▶ [Records provided]:
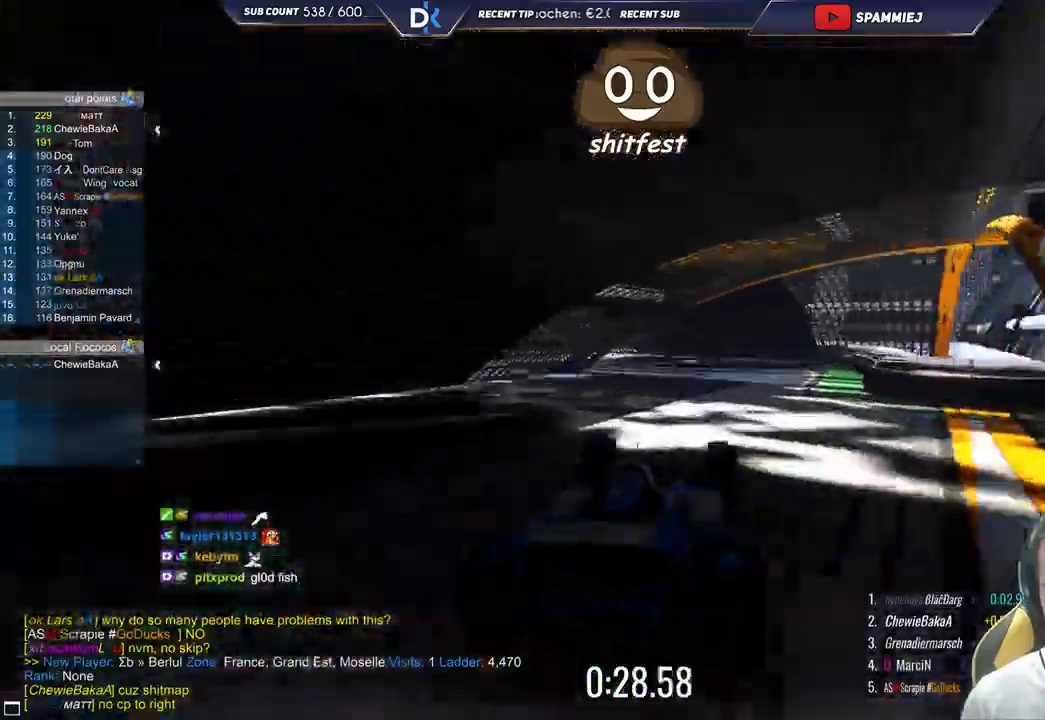
{"keys": ["left", "up"], "events": [[150, "left", "up"], [250, "left", "down"]]}
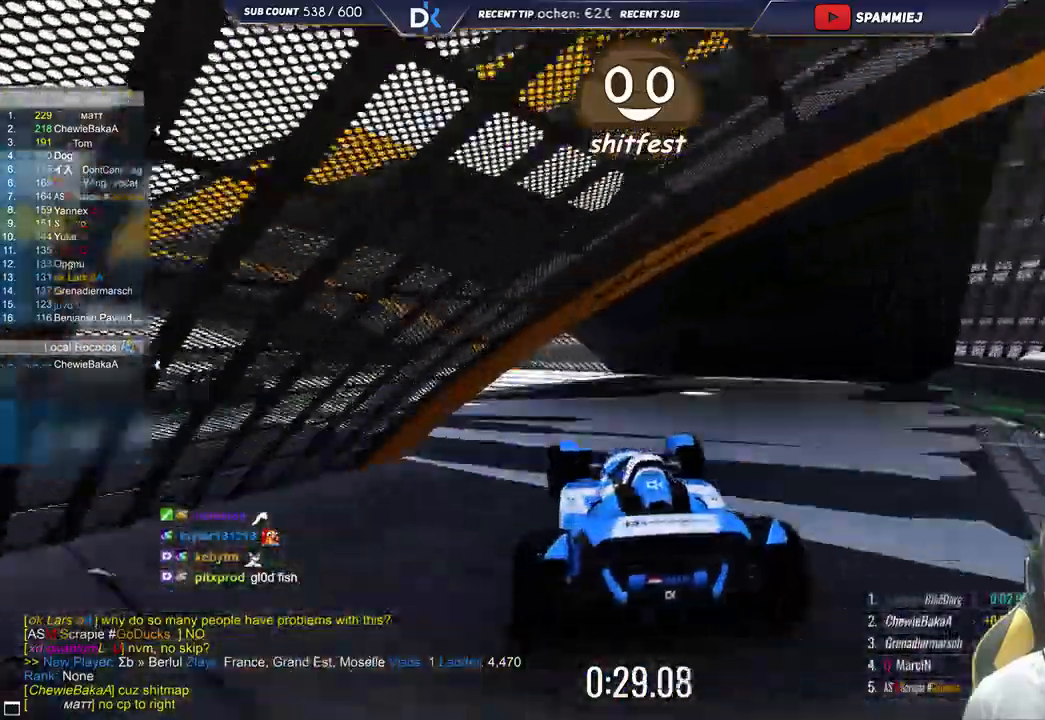
{"keys": ["left", "up"], "events": [[50, "up", "up"], [133, "down", "down"], [217, "down", "up"], [317, "up", "down"]]}
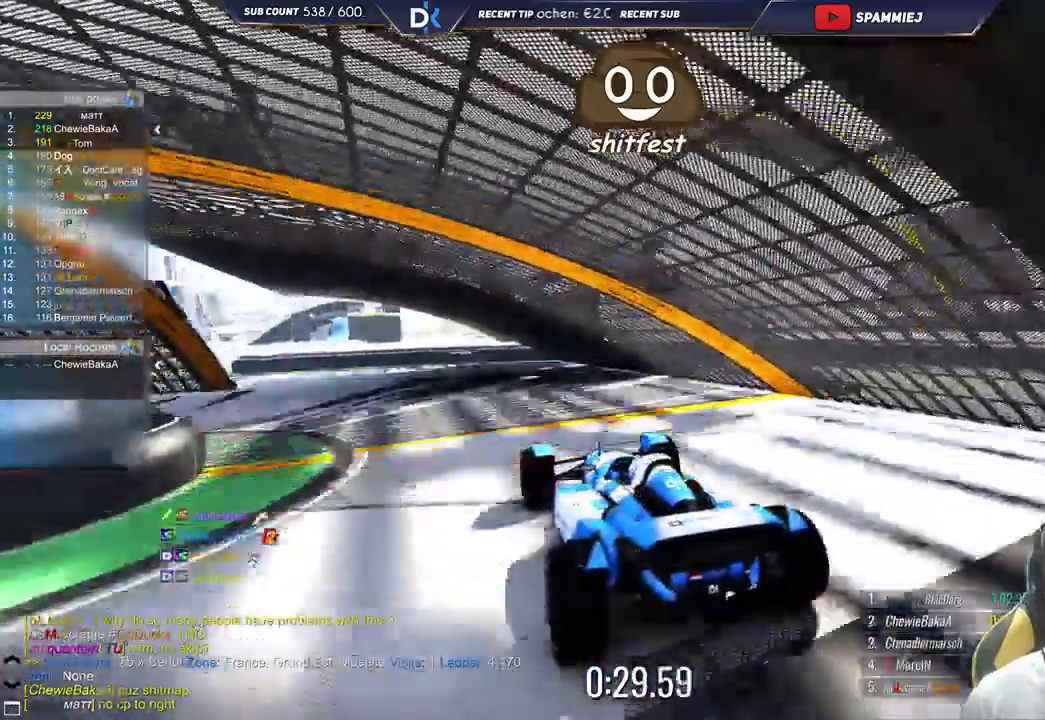
{"keys": ["left", "up"], "events": [[133, "up", "up"], [467, "up", "down"]]}
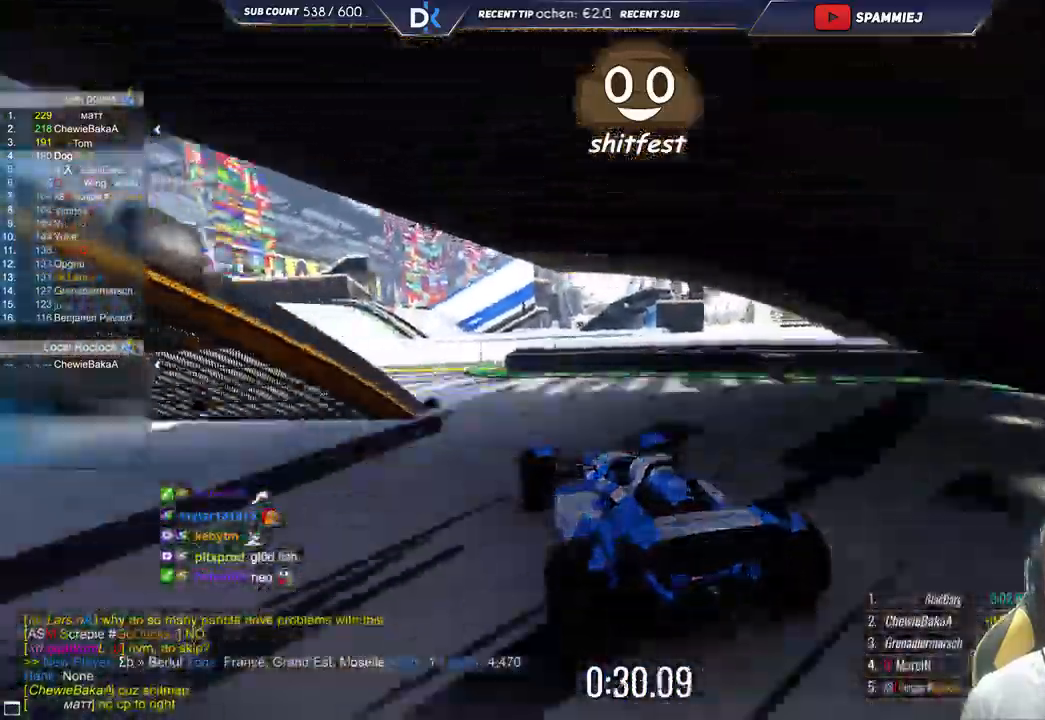
{"keys": ["down", "right"], "events": [[83, "up", "up"], [150, "left", "up"], [200, "right", "down"], [417, "down", "down"]]}
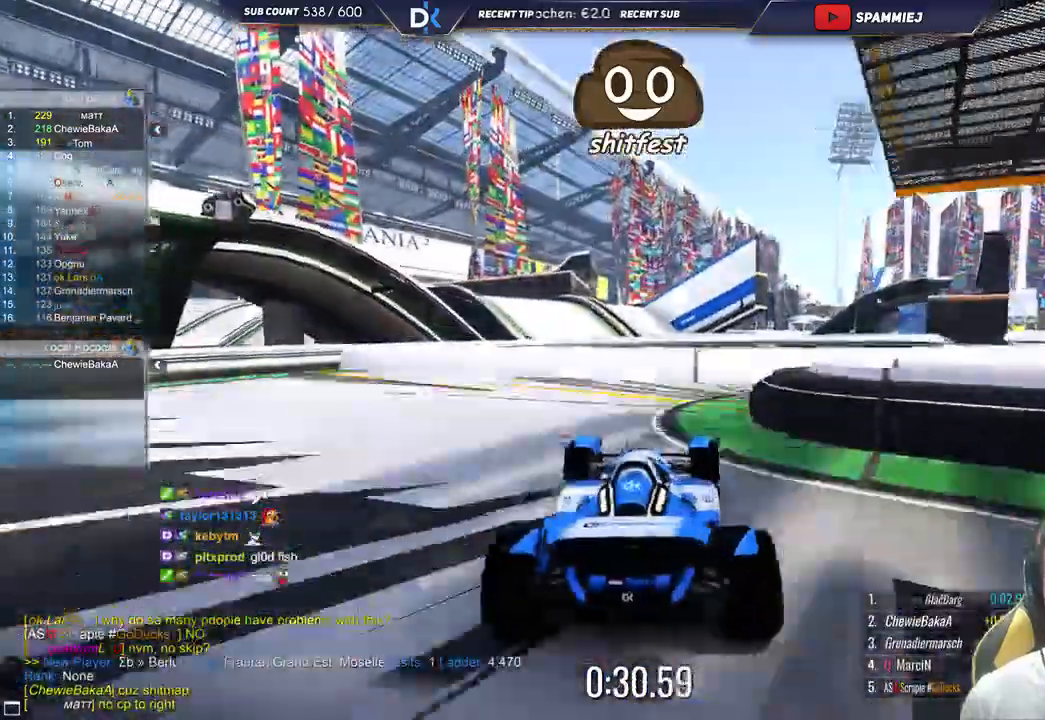
{"keys": ["right", "up"], "events": [[283, "down", "up"], [383, "up", "down"]]}
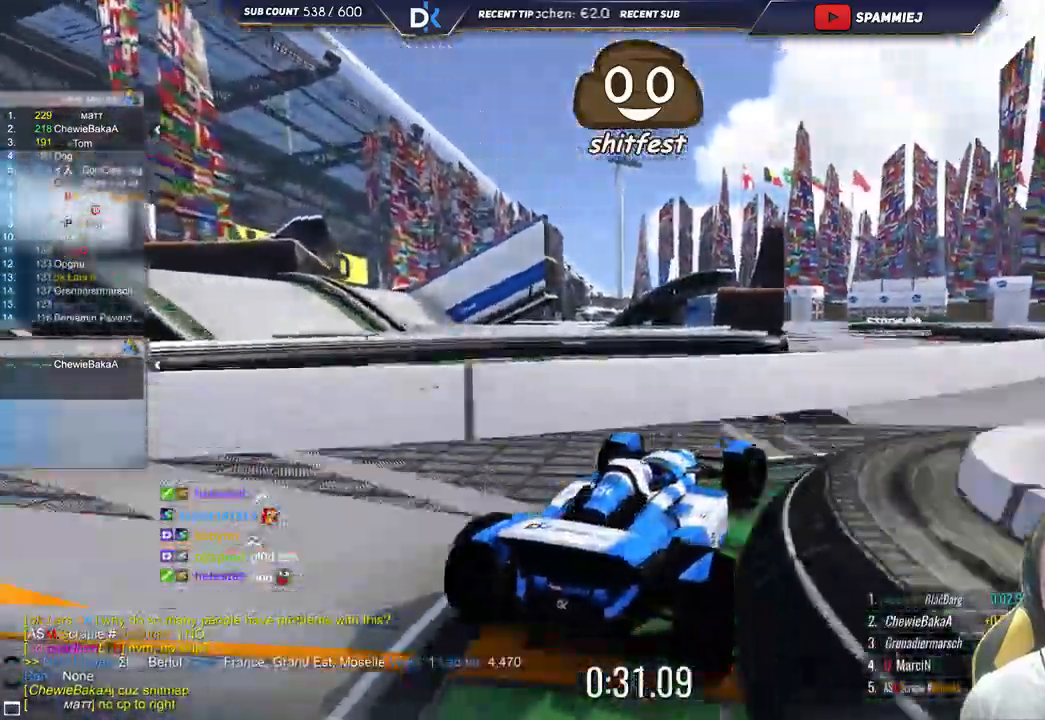
{"keys": ["right", "up"], "events": []}
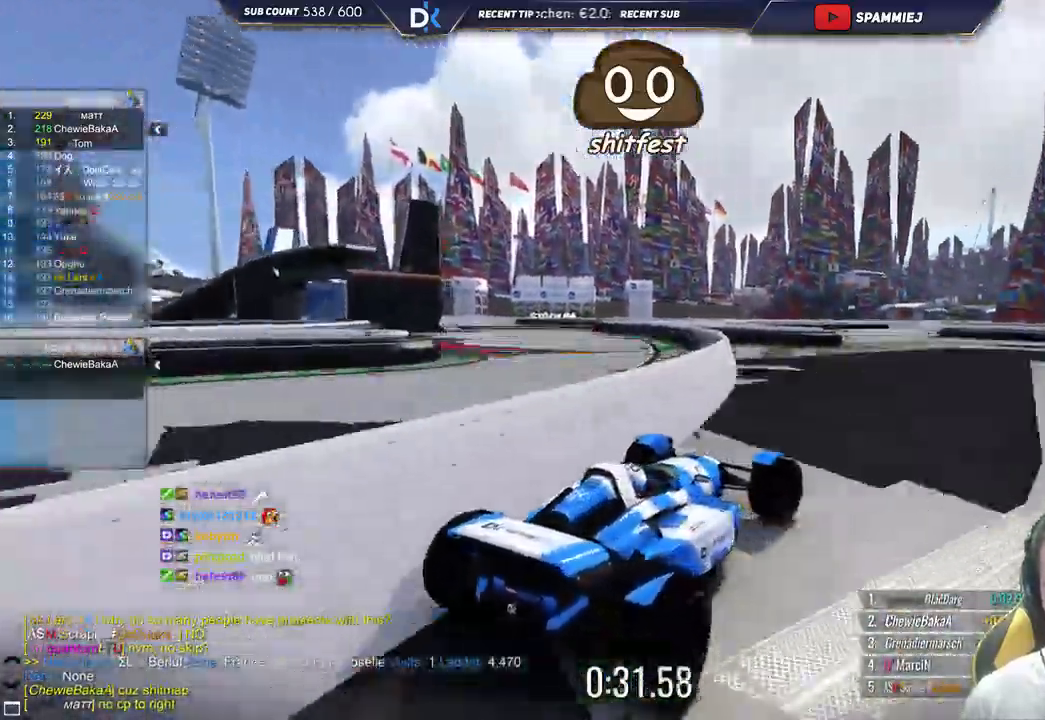
{"keys": ["up"], "events": [[17, "right", "up"], [67, "left", "down"], [250, "left", "up"]]}
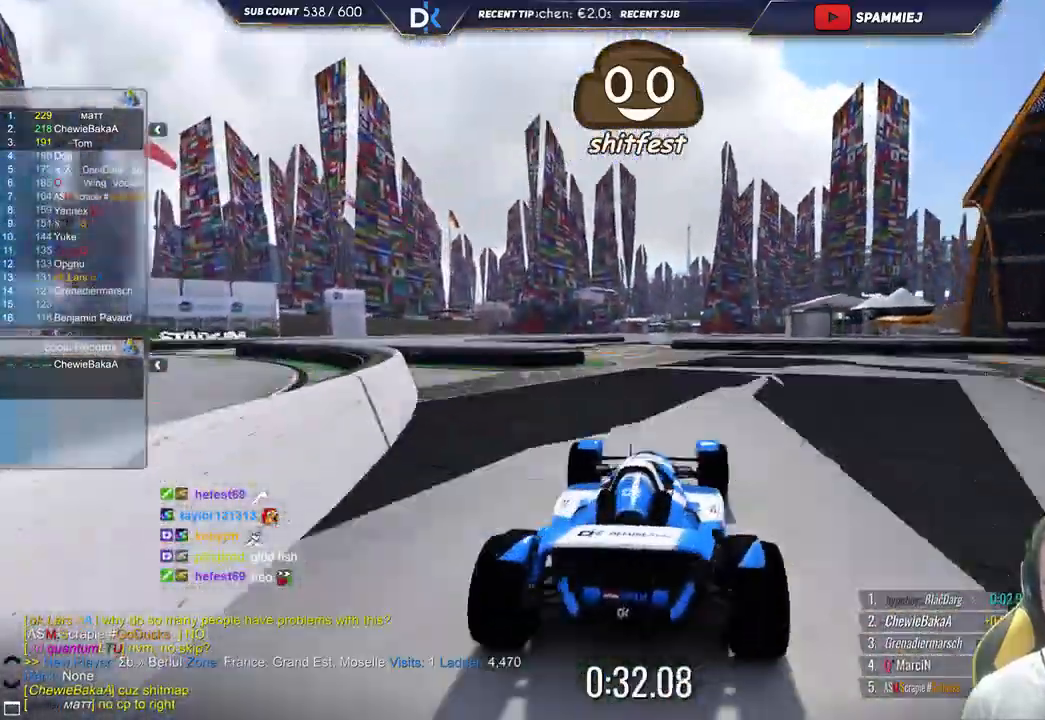
{"keys": ["right", "up"], "events": [[33, "left", "down"], [200, "left", "up"], [450, "right", "down"]]}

▶ [Brief]:
In case the records contain pictures, keep those out and repeat the rest exactly.

▶ [Completed exercise]:
{"keys": ["left", "up"], "events": [[150, "left", "up"], [250, "left", "down"]]}
{"keys": ["left", "up"], "events": [[50, "up", "up"], [133, "down", "down"], [217, "down", "up"], [317, "up", "down"]]}
{"keys": ["left", "up"], "events": [[133, "up", "up"], [467, "up", "down"]]}
{"keys": ["down", "right"], "events": [[83, "up", "up"], [150, "left", "up"], [200, "right", "down"], [417, "down", "down"]]}
{"keys": ["right", "up"], "events": [[283, "down", "up"], [383, "up", "down"]]}
{"keys": ["right", "up"], "events": []}
{"keys": ["up"], "events": [[17, "right", "up"], [67, "left", "down"], [250, "left", "up"]]}
{"keys": ["right", "up"], "events": [[33, "left", "down"], [200, "left", "up"], [450, "right", "down"]]}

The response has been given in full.